Water: Ensure you’re drinking a minimum of 1.5 litres each day, and more if you are working out. Dehydration can lead to constipation, dizziness and hunger and can affect energy levels throughout the day.
Low GI lunch: Choosing a refined-carb heavy lunch such as white bread or pasta can lead to a spike in blood sugar levels, which again can result in an afternoon slump. Base your lunch around protein, vegetables and wholegrains such as wholegrain bread, brown rice, beans and pulses as this will help slow digestion. Wholegrains are low GI foods that slowly release glucose into the bloodstream which can be used as energy.
Nuts: Peanuts are a wonder food. They contain healthy fats such as monounsaturated fatty acids (MUFA) and offer multiple nutrients and minerals such as fibre and vitamins B3, B6 and B7. A good source of protein, peanuts can have a positive effect on appetite - a couple of handfuls of peanuts can offer up to 7 grams of protein, helping to curb hunger pangs until dinnertime.

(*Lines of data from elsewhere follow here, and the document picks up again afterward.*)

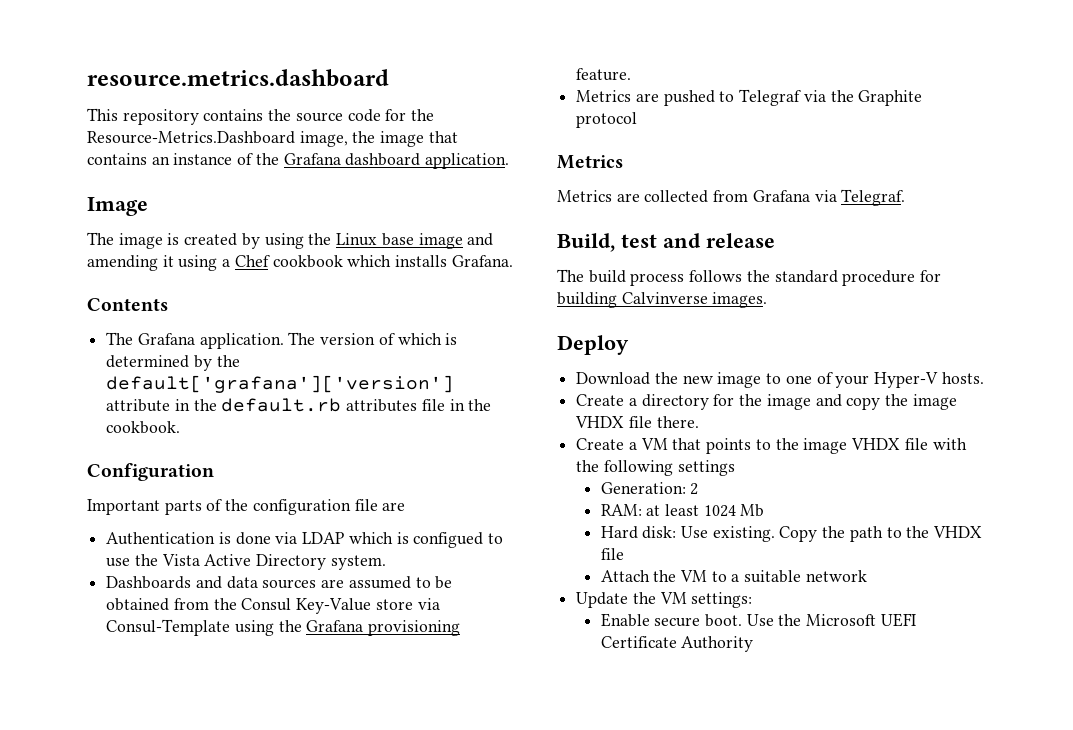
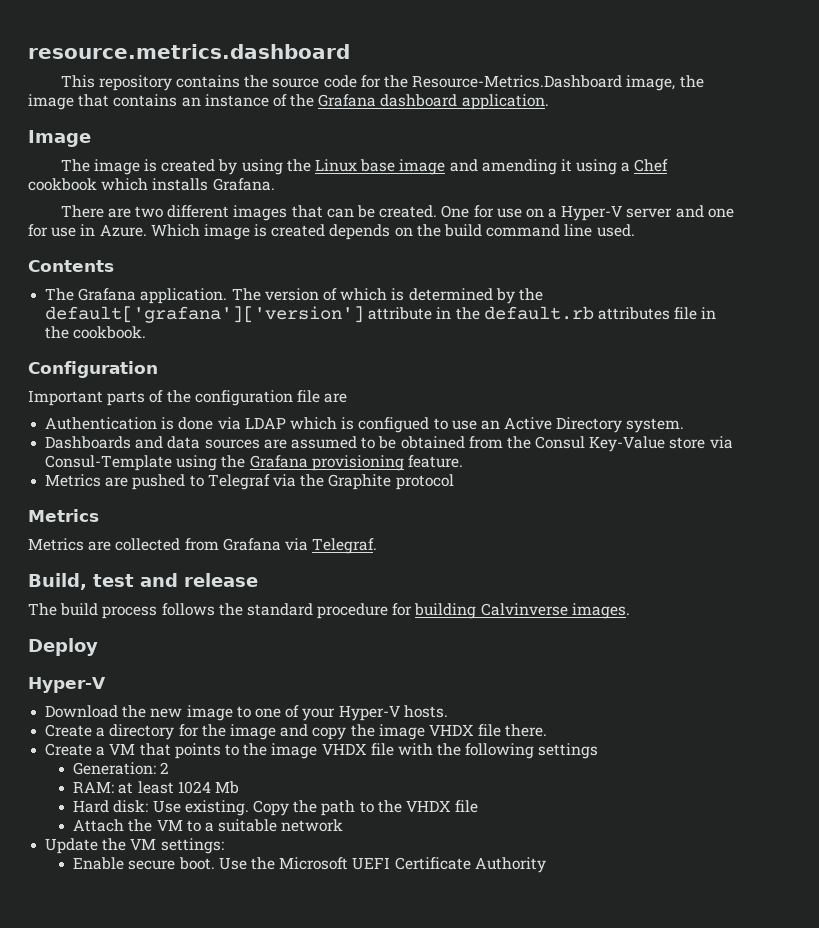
(513, 261) none -> [60,205,734,221] [28,224,635,240] // There are two different images that can be created. One for use on a Hyper-V server and one for use in Azure. Which image is created depends on the build command line used.
[134,554,200,566] the Vista -> [480,420,500,430] an
(629, 345) none -> [28,677,106,693] // Hyper-V

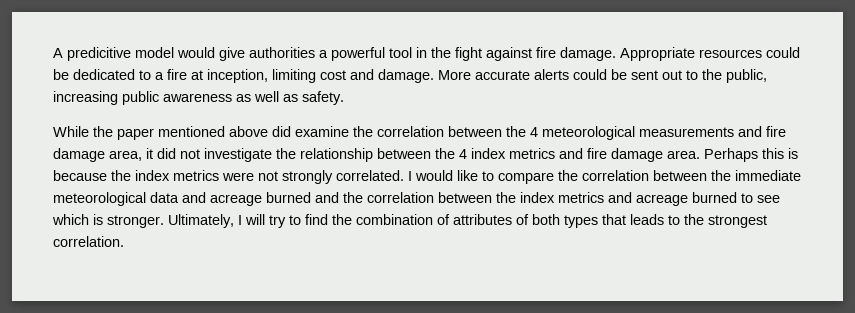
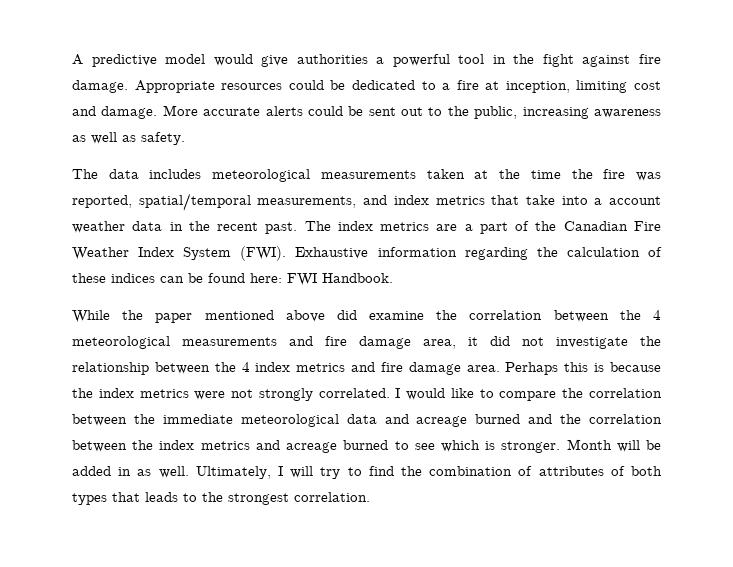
[67,47,131,61] predicitive -> [91,54,157,67] predictive
[122,91,159,105] public -> (589, 113) none
(344, 98) none -> [72,169,662,182] [72,193,661,211] [72,221,661,234] [72,246,662,261] [72,273,393,286] // The data includes meteorological measurements taken at the time the fire was reported, spatial/temporal measurements, and index metrics that take into a account weather data in the recent past. The index metrics are a part of the Canadian Fire Weather Index System (FWI). Exhaustive information regarding the calculation of these indices can be found here: FWI Handbook.
(164, 221) none -> [566,439,661,452] [72,466,189,478] Month will be added in as well.

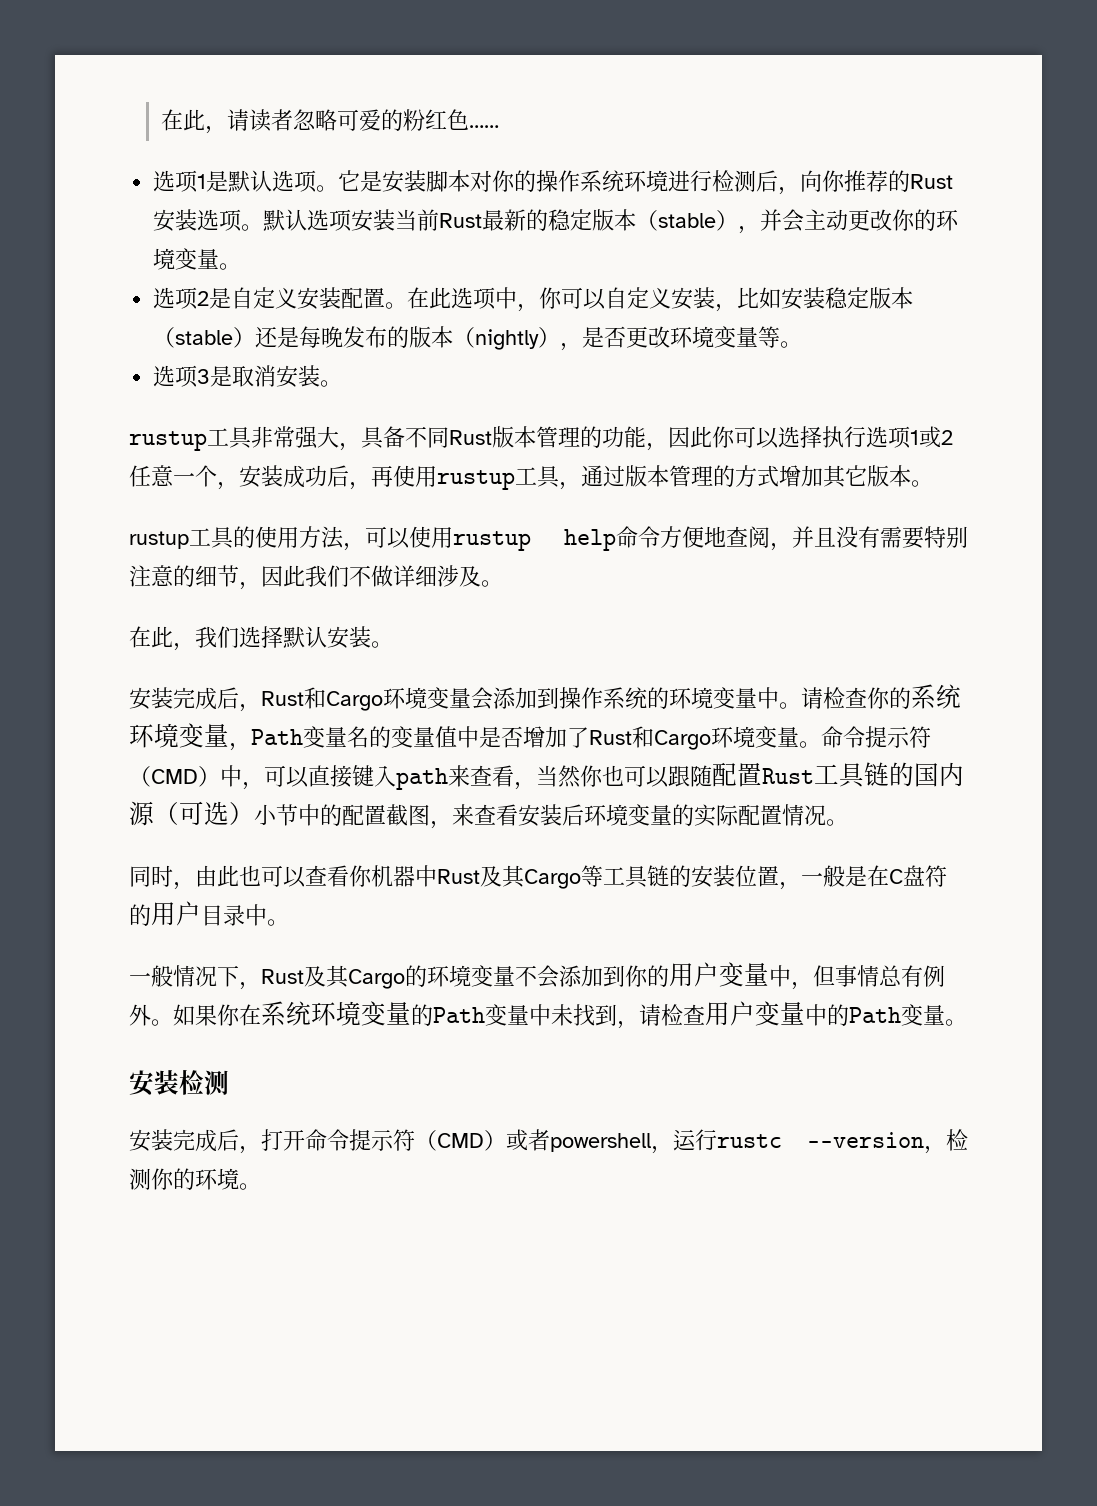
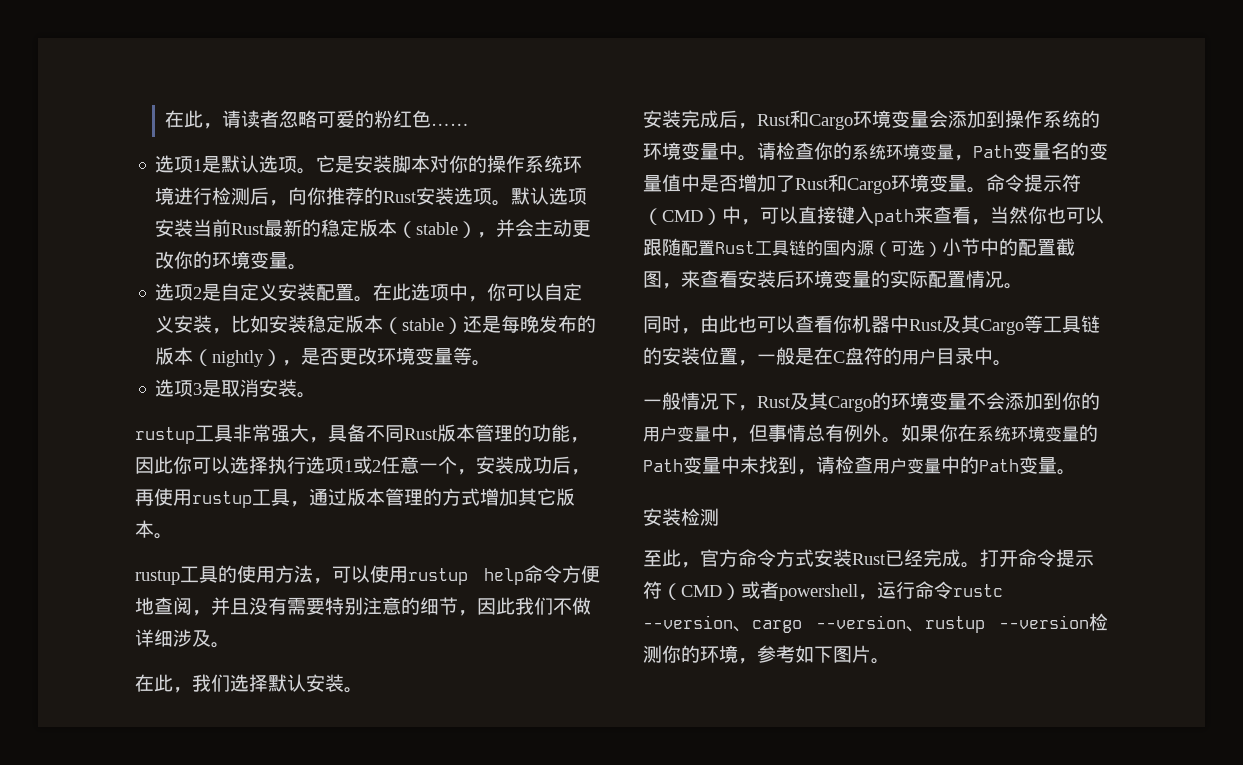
[129,1129,261,1154] 安装完成后， -> [643,549,980,568] 至此，官方命令方式安装Rust已经完成。
(717, 1140) none -> [915,581,953,599] 命令
[924,1129,968,1154] [129,1168,239,1190] ，检测你的环境 -> [733,613,1108,633] [643,645,871,664] 、cargo --version、rustup --version检测你的环境，参考如下图片

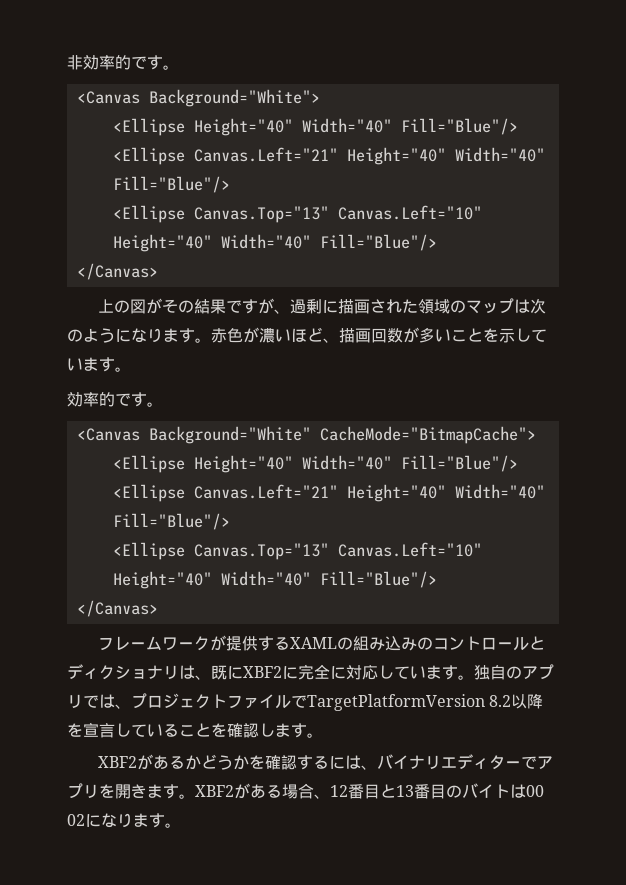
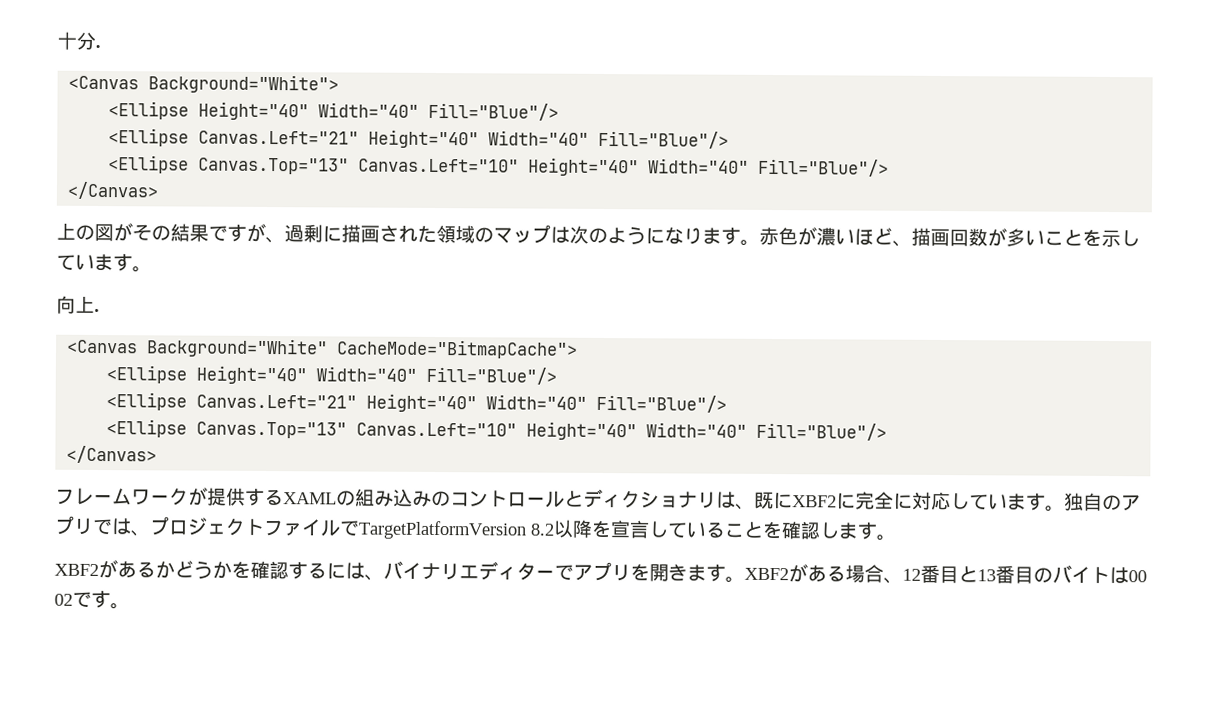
[67,55,179,70] 非効率的です。 -> [57,31,101,50] 十分.
[67,392,163,407] 効率的です。 -> [56,295,100,314] 向上.
[85,813,149,828] になりま -> [72,591,92,607] で

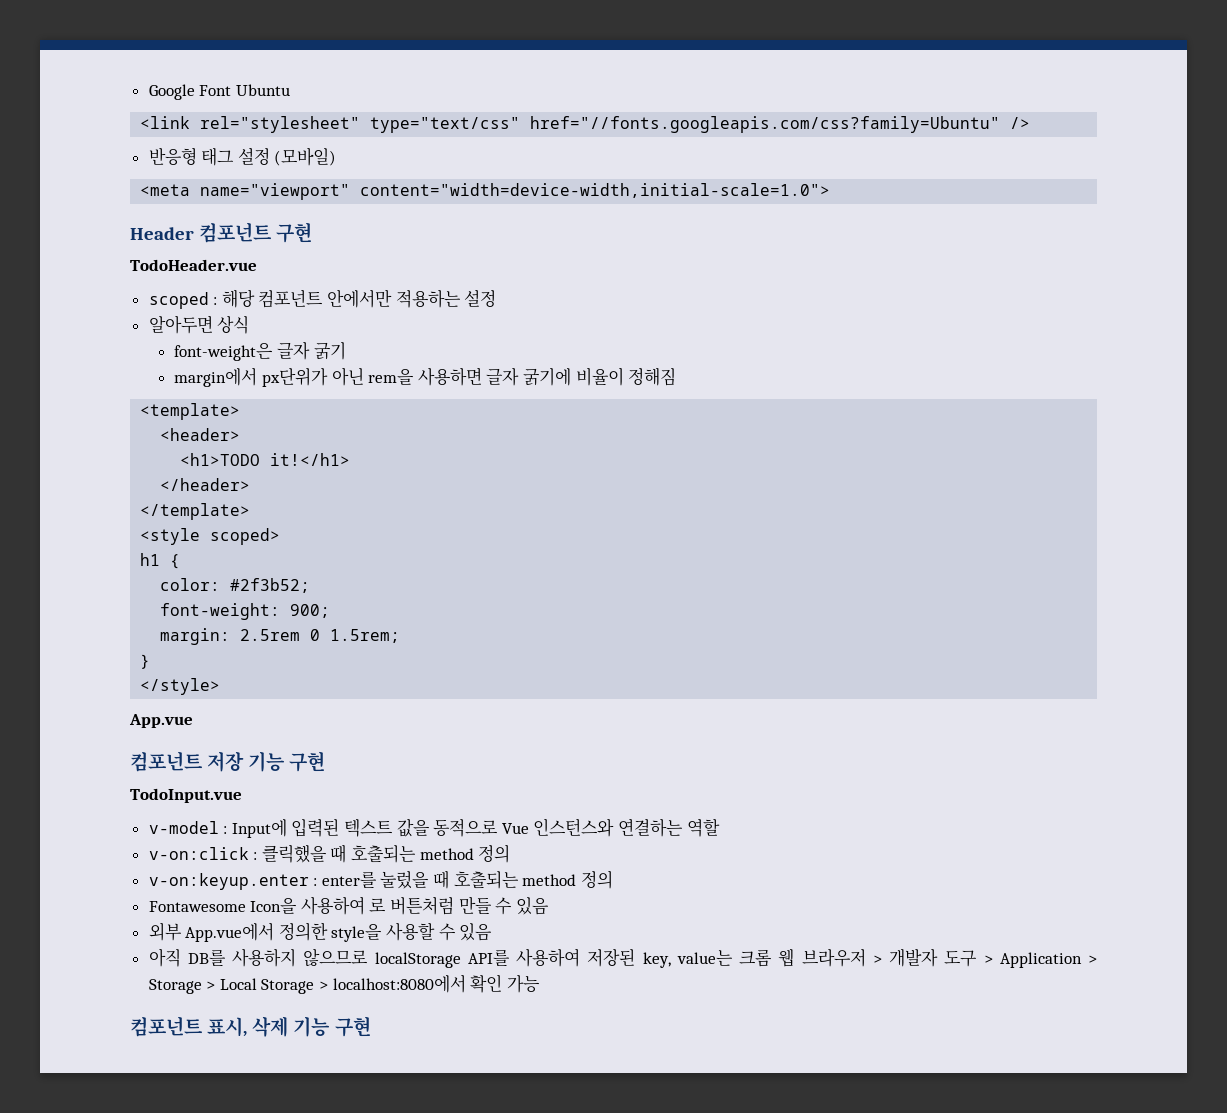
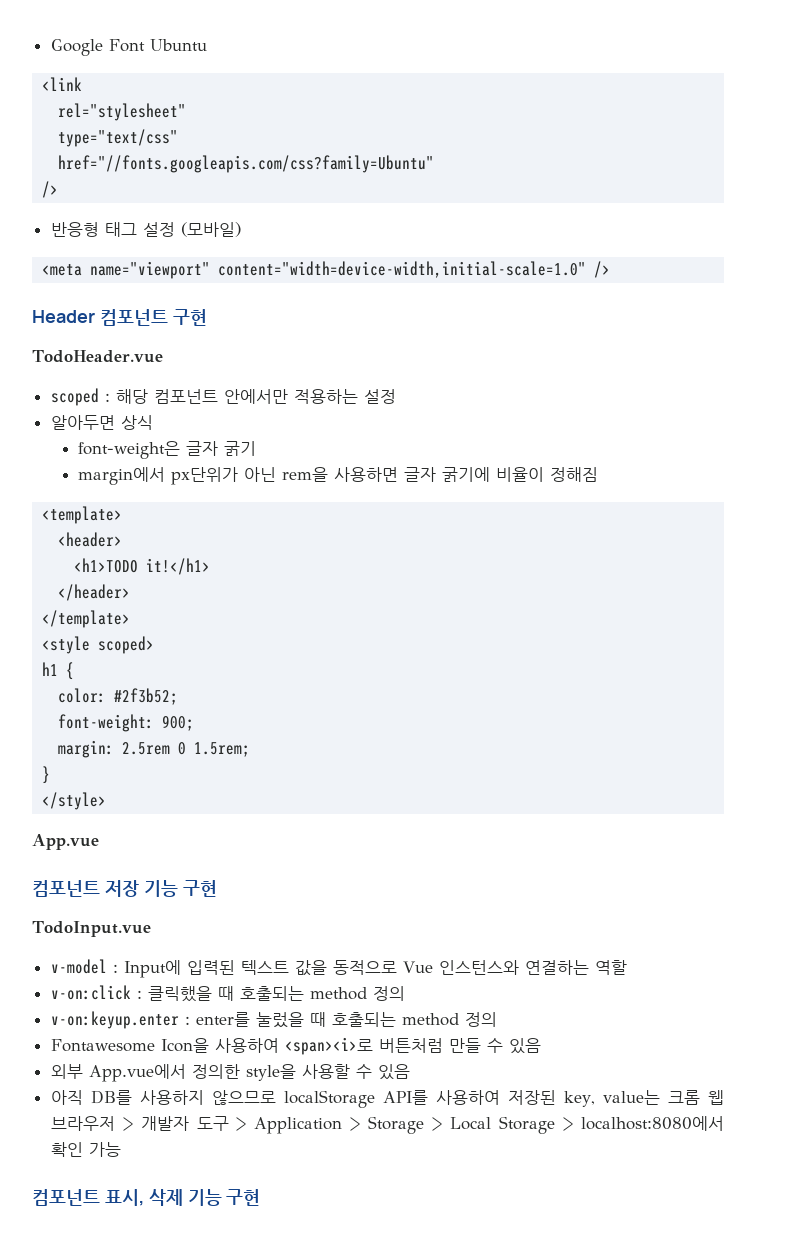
(191, 122) none -> (83, 84) //
(361, 124) none -> (187, 112) //
(521, 125) none -> (179, 138) //
(1001, 124) none -> (435, 164) //
[360,183,831,198] content="width=device-width,initial-scale=1.0"> -> [218,261,611,278] content="width=device-width,initial-scale=1.0" />
[369,898,387,912] 로 -> [284,1037,373,1055] <span><i>로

Workout: Exercising before work or a quick HIIT session at lunchtime will help boost productivity and help improve blood circulation. If you can’t get to a gym don't worry, walking at a moderate pace away from your workplace is just as effective.
Alcohol: Drinking the night before or even worse on a boozy lunch break will play havoc on your energy levels and can lead to mental fatigue. Drinking can affect the brain’s neurotransmitters that relay information, resulting in drowsiness.
Coffee: Keep it black. A black coffee minus the heavy cream or milk will put the brakes on the compound (adenosine) in the brain that makes you sleepy. Caffeine will block these receptors, making you think you’re no longer sleepy. Avoid caffeine after 2pm as the effects can last up to 8 hours, which could interrupt your night’s sleep.
Sugar: A diet high in processed sugary foods and highly refined carbohydrates can lead to imbalanced blood sugar levels and energy slumps. Balance each meal with a protein source (peanuts are a great source of protein!) to help regulate blood sugar levels. Carbohydrates such as sweet potato, oats or wholegrain pasta can help sustain energy levels and thereby prevent an afternoon slump.
Sleep like a baby: A single night of sleep deprivation can increase levels of the ghrelin chemical in the brain, which is responsible for telling you when you need to eat. A poor night’s sleep can lead to too much ghrelin being produced, fooling the body into thinking we need more food when actually the body is already nourished. Aim for 8 hours of unbroken sleep each night, switching off all tech two hours before bedtime to help improve sleep quality.
Vitamin D: A deficiency in Vitamin D can lead to fatigue. It’s produced in the body from natural sunlight so if you can’t go outside for a walk in the sun every day (and who can, with this British weather?) then supplementing with tablets is sensible. Aim for 10mcg per day.